* **Quoted passage**
===============

I added a second discharge test to post #1 as measured after a slow timed charge.


----------



## UnknownVT (Mar 16, 2008)

*Re: Uniross Hybrios are Eneloops*



Mr Happy said:


> Conclusion
> By every test and appearance, the Uniross Hybrios that I have are the same as Eneloops. Since they are available in Fry's at $9.99 per 4-pack, this makes them better value than either badged Eneloops or Duracell Pre-Charged (another Eneloop clone).


 
Thank you for this very interesting report, from the evidence of appearance and measurements you presented I would draw the same conclusions.

===============

* **Task goal**
Continue the forum thread about whether Uniross Hybrios are Eneloops, starting right after its last sentence.

* **Data below**
===============

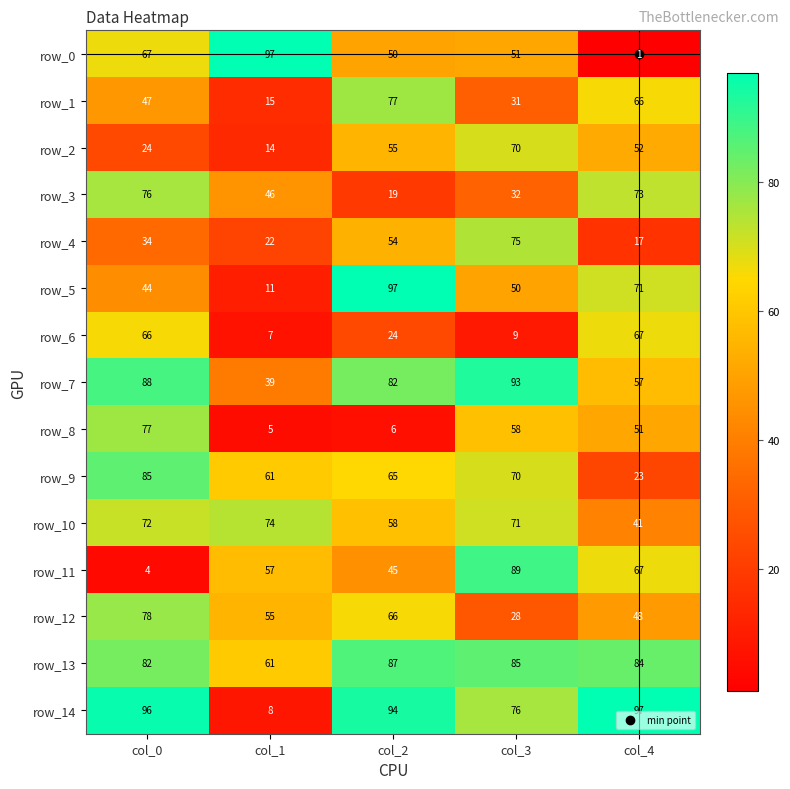

Which series has the widest spread of values?

row_0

===============

* **Response**
Up to now I had thought of just about all the LSD batteries the Uniross Hybrio were the most dissimilar to the eneloops -

............. Hybrio ....... eneloop
Capacity 2100mAh .... 2000mAh
Cycles ...... 500 ......... 1,000
Made ...... China ........ Japan

Some previous threads about Hybrios -

Uniross Hybrio - CandlePowerForums

Hybrio -v eneloop - CandlePowerForums

This thread actaully has a lot of debate on Hybrio vs. eneloop -
Lowest cost Low Self Discharge

Post #*123* in Eneloop AA are not that good due to reduced capacity
reference for the Hybrio % capacity retention - a UK site (US Hybrio site no longer seems to be working)

LSD cell comparo at DPReview.com which points to Low self-discharge AA comparison @ dpReview -

also the same poster @ dpReview AA and AAA NiMH low self-discharge tests--... these measurements seem to show the Uniross Hybrio with higher capacity than eneloops.


----------



## Mr Happy (Mar 16, 2008)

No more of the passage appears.